Publication year - 2020
Publication title -
alzheimer's and dementia
Language(s) - English
Resource type - Journals
SCImago Journal Rank - 6.713
H-Index - 118
eISSN - 1552-5279
pISSN - 1552-5260
DOI - 10.1002/alz.046016
Subject(s) - apolipoprotein e , haplotype , enhancer , genetics , allele , biology , coding region , gene , disease , medicine , transcription factor , pathology
Background The risk for late‐onset Alzheimer disease (AD) in ApoEε4 carriers differs between ancestral groups. ApoEε4 Non‐Hispanic White (NHW) homozygotes have an odds ratio of 14.9 while the risk is much lower in Africans (AF) (OR 2.2‐5.7). Local ancestry (LA) analyses in ApoEε4 carrier populations have shown the protective effect in Africans relative to NHW is due to factors lying in the LA surrounding ApoEε4 . No coding differences between genes in the LA have been observed between AF and NHW ancestries. Thus regulatory differences in LA non‐coding regions are most likely involved in the protective factor(s) lowering the risk for AF carriers of ApoEε4 . Enhancers are the most common regulatory element, and thus we sought to identify if any of these variants had functional enhancer effects between the two ancestries. Little functional characterization of genetic regulation in AF ancestries has been investigated. Method We identified 56 significant sequence differences among AF and ApoEε4 haplotypes from the 1000 genomes in a topologically associated area (56kb) surrounding ApoE . None of these differences were identified to be protein coding. We applied Massively Parallel Reporter Assay (MPRA) supplemented with single variant reporter assays using Promega Dual Glo‐Luciferase System in AD relevant cell lines to identify the regulatory potential of these variants and their surrounding regions and to assess the differential effect sizes of the variant alleles on enhancer activity. Result For MPRA and complementary single variants reporter assays, we generated ∼900bp PCR fragments surrounding these variants to ensure full representation of potential regulatory elements.

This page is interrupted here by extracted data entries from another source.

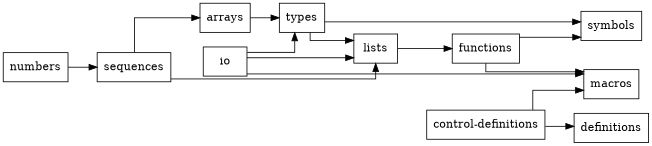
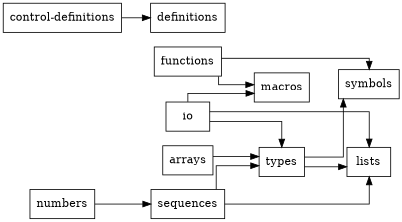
  digraph {
    rankdir=LR
    splines=ortho
    node [shape=box]
    io
    macros
    lists
    types
    functions
    symbols
    n7 [label="control-definitions"]
    definitions
    arrays
    sequences
    numbers
    io -> macros
    io -> lists
    io -> types
-   lists -> functions
    types -> lists
    types -> symbols
    functions -> macros
    functions -> symbols
-   n7 -> macros
    n7 -> definitions
    arrays -> types
    sequences -> lists
-   sequences -> arrays
+   sequences -> types
    numbers -> sequences
  }
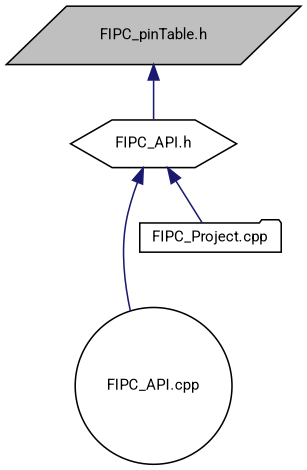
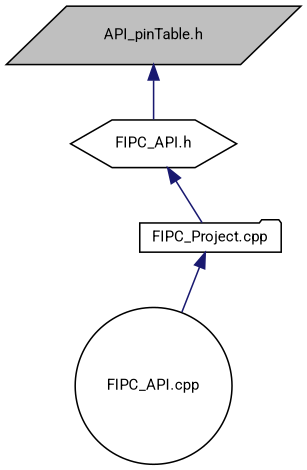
  digraph {
    fontname=Roboto
    node [color=black fillcolor=white fontname=Roboto fontsize=10 style=filled]
    edge [color=midnightblue dir=back fontname=Roboto fontsize=10 labelfontname=Helvetica labelfontsize=10 style=solid]
-   n1 [fillcolor=grey75 fontcolor=black height=0.2 label="FIPC_pinTable.h" shape=parallelogram width=0.4]
+   n1 [fillcolor=grey75 fontcolor=black height=0.2 label="API_pinTable.h" shape=parallelogram width=0.4]
    n2 [height=0.2 label="FIPC_API.h" shape=hexagon width=0.4]
    n3 [height=0.2 label="FIPC_API.cpp" shape=circle width=0.4]
    n4 [height=0.2 label="FIPC_Project.cpp" shape=folder width=0.4]
    n1 -> n2
-   n2 -> n3
+   n4 -> n3
    n2 -> n4
  }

MPRA vector library or single reporter vectors were transfected in three cell lines (SHY‐SY5Y neuronal cells, U‐118 astrocytes and HMC3 microglia). We identified evidence for differential regulation between AF and EU variant haplotypes in intron 5 of PVRL2 , TOMM40 intronic regions and a large region located 3’ of APOC1 . The latter encompasses a putative enhancer identified through ENCODE analyses in brains with NHW ancestry. Conclusion Our results indicate several areas of differential regulation in this LA region on ApoEε4 haplotypes. Follow‐up of the identified regulatory regions is currently ongoing using publicly available data and in‐house iPSC derived cell lines.